▶ About this task
In the text on the Executioner series, copy out the part that opens with "At the height" and closes with "his fictional hero.", switching "publishers" to "editors".

Linda Pendleton states:
It was 1968, a time in America of civil unrest, love and flower power, psychedelic streets of Haight Ashbury and Berkeley, the horrors of the Vietnam War, and the iniquities of the Mafia, when Mack Bolan, the Executioner was conceived in the mind of Don Pendleton.
At the height of the Executioner success, many publishers and writers attempted to ride on the coattails of Don's success. Some succeeded. Others did not. In many of those books, what appeared to be missing were the elements that Don had so skillfully crafted with his presentation of his fictional hero.
Within his Bolan stories are strong values, with an underlying theme of a higher morality that Bolan follows. More than once Don said about the Executioner novels, "My biggest job throughout writing the series was to keep faith with Bolan–that what he is doing is right. I wanted an enemy beyond redemption–an enemy that all civilized procedures had failed to put down. The Mafia was ready-made. They embodied all the evils of mankind."
Don wrote the first novel in the series, War Against the Mafia out of his desire to express his discomfort with the reaction of many Americans to our soldiers who were dying for our country in the jungles of Vietnam and those coming home to outrageous verbal and physical abuse. So Mack Bolan became Don's symbolic statement. He also became every soldier's voice. Don created a heroic character in Bolan, a true hero who was dedicated to justice. The enemy that Bolan had to fight was no longer on the battlefields of Vietnam but right here on American soil, and that enemy was the Mafia.
So what is it about Don's fictional hero that has captured the minds of readers with diverse international social and cultural backgrounds and kept readers wanting more all these many years? Is it that yearning for a heroic figure? Is it the essence of a fictional character that brings him to life, moving off the page into the heart of the reader? If those things endear us to fictional heroes, how does the author achieve that? An unforgettable character is created by an author who writes with passion, with credibility and rational thought about the human situation. Mack Bolan does not portray the human situation in stark shades of black and white, and his quest is every man and woman's quest.
Don elaborated on the metaphysical elements and the essence of his Executioner hero when he said, "Bolan lives large, responding to the challenge of life, remaining alive and remaining human in the process. Success in living means growth, achievement, beating the challenge and maturing toward a meaningful evolutional plateau. Bolan's killing, and the motives and methods involved, is actually a consecration of the life principle. He is proclaiming, in effect, that life is meaningful, that the world is important, that it does matter what happens here, that universal goals are being shaped on this cosmic cinder called earth. That's a heroic idea. Bolan is championing the idea. That is what a hero is. He cares and reacts to a destructive principle inherent in the human situation. Destructive violence defeats the evolutionary movement if unchecked; constructive or positive violence is the check, usually, and operates to advance the cause of evolutionary life. I would hope that my books remind people that commitment is what life is about. I hope that their own sense of personal dignity and respect for life is enhanced through that identification with Bolan. My moral obligation to the reader is, foremost, to entertain him or her. Secondarily, it is to add some worthwhile content to their understanding of who and what they are or may be. I do not believe that my books constitute a call to violence. Quite the reverse. The whole thing is an allegory, and anybody who would want to trade places with Mack Bolan is missing the entire point of the Executioner rationale. This guy is living in hell."

▶ Given entries
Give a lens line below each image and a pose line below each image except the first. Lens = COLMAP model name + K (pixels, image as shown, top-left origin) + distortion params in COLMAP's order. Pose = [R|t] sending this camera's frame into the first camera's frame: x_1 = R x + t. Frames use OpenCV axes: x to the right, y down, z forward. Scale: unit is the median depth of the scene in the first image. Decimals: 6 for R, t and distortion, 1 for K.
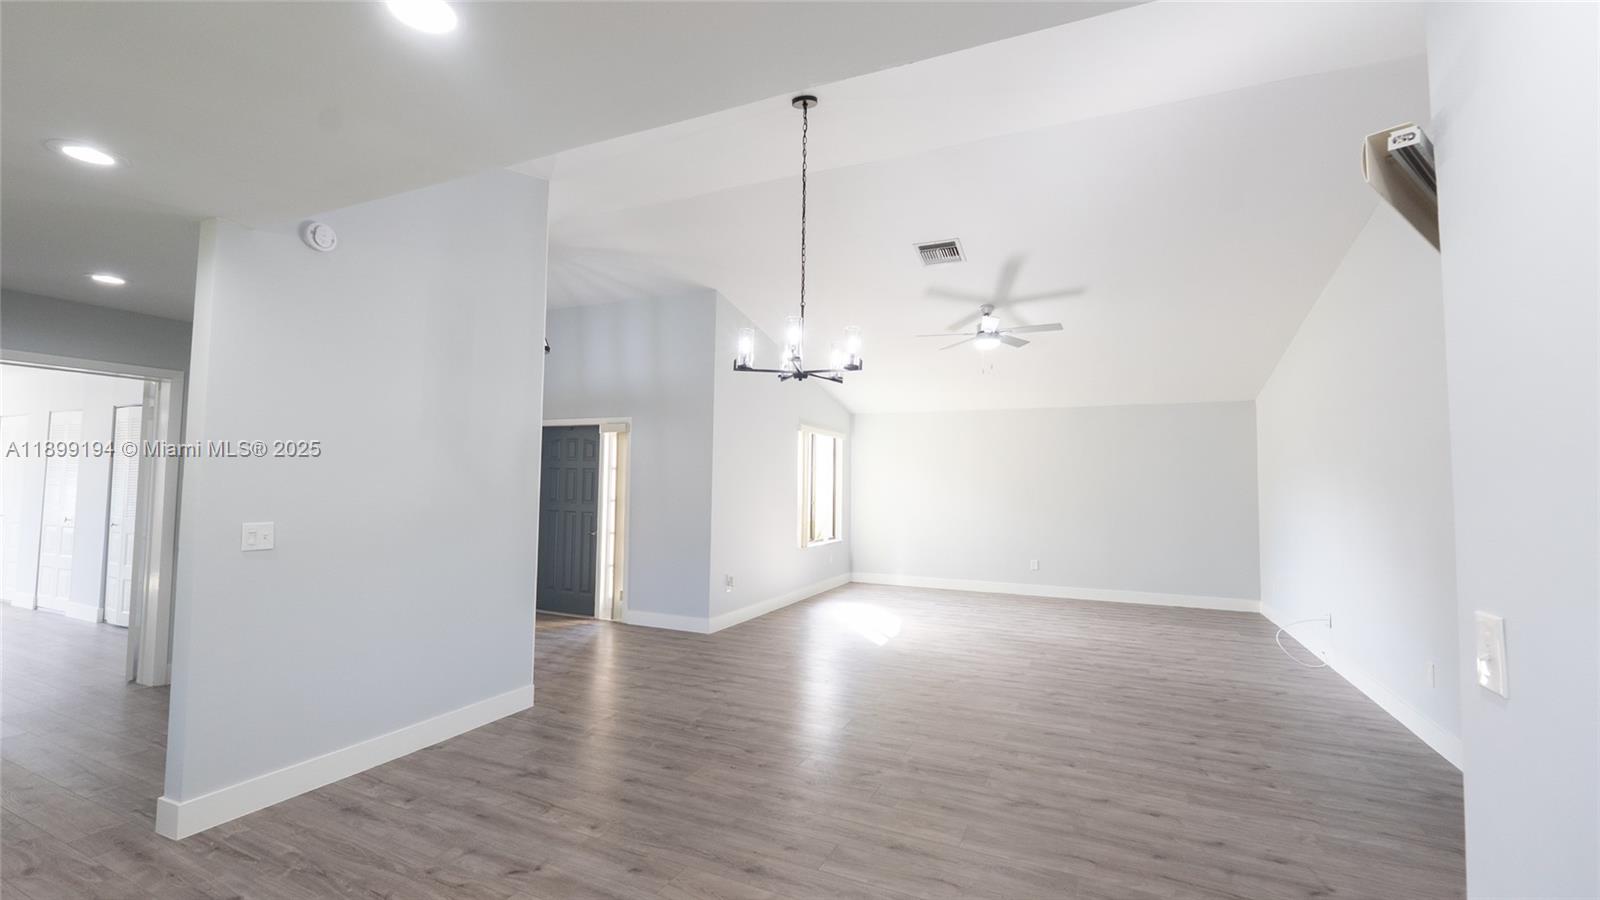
lens RADIAL K [[665.7, 0, 784.9], [0, 665.7, 445.8], [0, 0, 1]] dist [-0.010219, 0.001326]
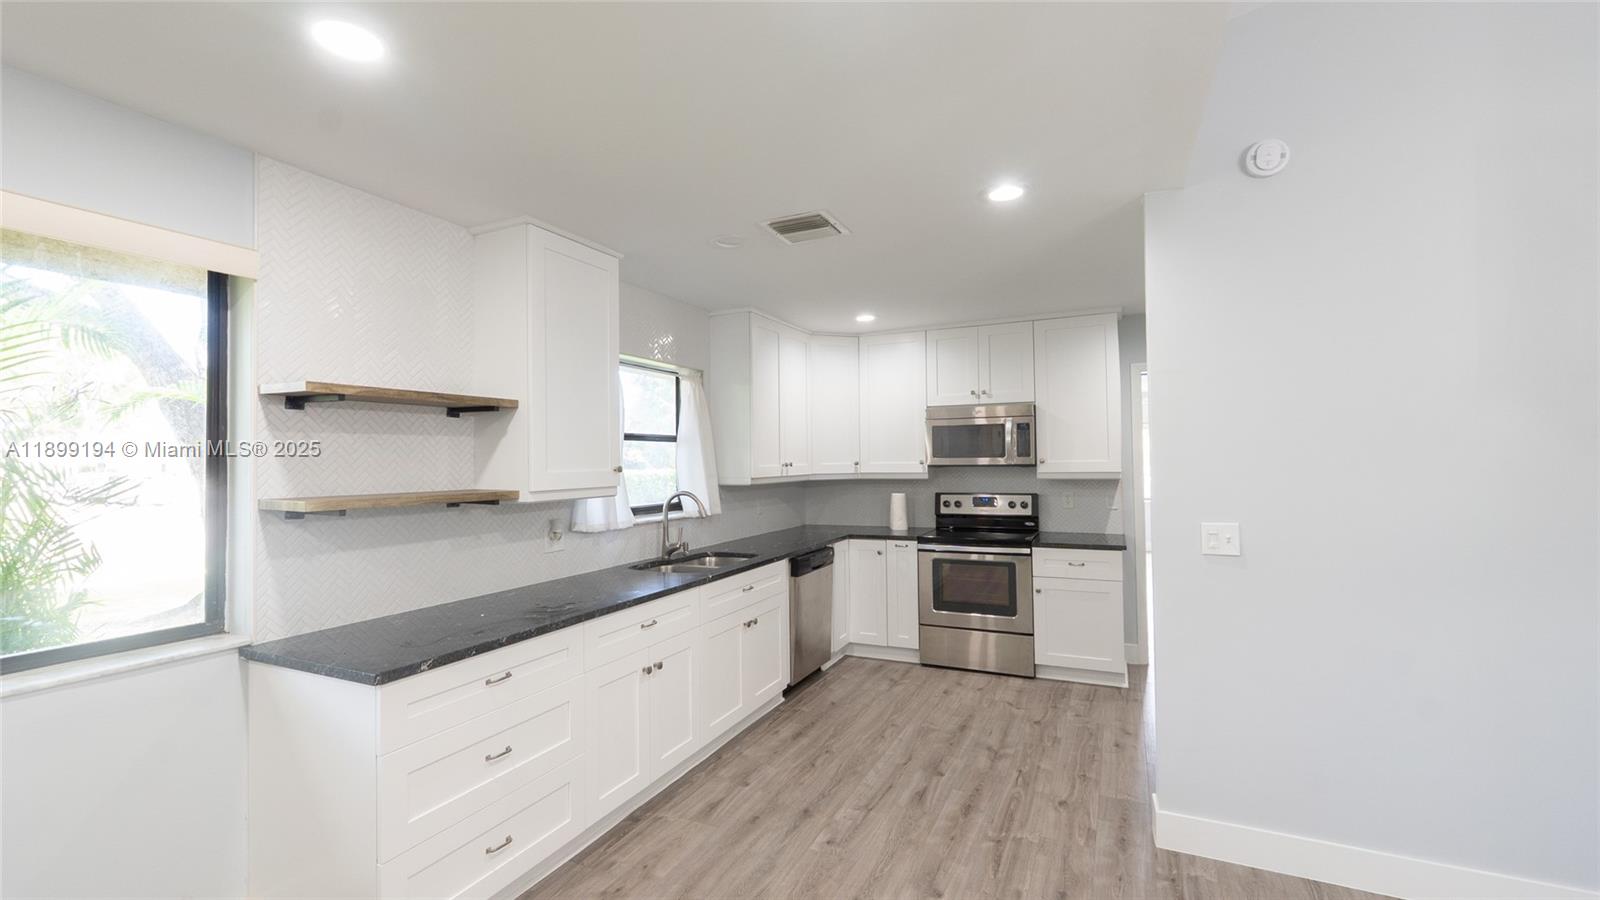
lens RADIAL K [[665.7, 0, 793.2], [0, 665.7, 444.9], [0, 0, 1]] dist [-0.010219, 0.001326]
pose [[-0.002084, -0.037641, -0.999289, 0.048842], [0.068388, 0.996946, -0.037695, 0.007905], [0.997657, -0.068418, 0.000497, 0.354704]]
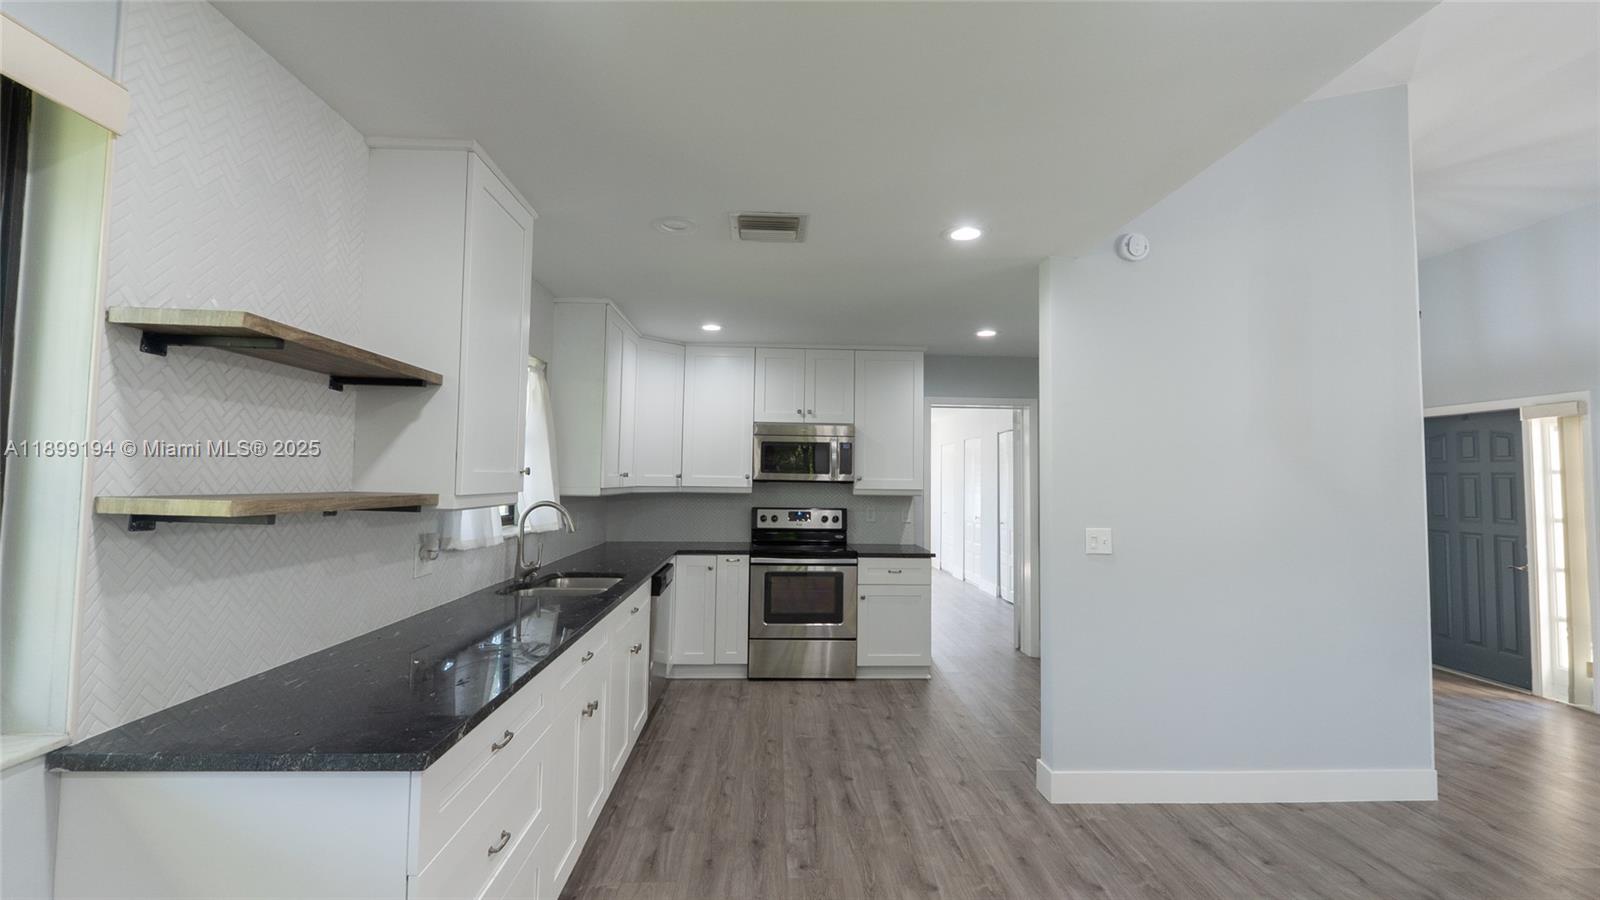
lens RADIAL K [[665.7, 0, 799.1], [0, 665.7, 445.1], [0, 0, 1]] dist [-0.010219, 0.001326]
pose [[0.462713, -0.054624, -0.884824, -0.050847], [0.041532, 0.998340, -0.039912, 0.003789], [0.885535, -0.018281, 0.464213, 0.062096]]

▶ Written response
At the height of the Executioner success, many editors and writers attempted to ride on the coattails of Don's success. Some succeeded. Others did not. In many of those books, what appeared to be missing were the elements that Don had so skillfully crafted with his presentation of his fictional hero.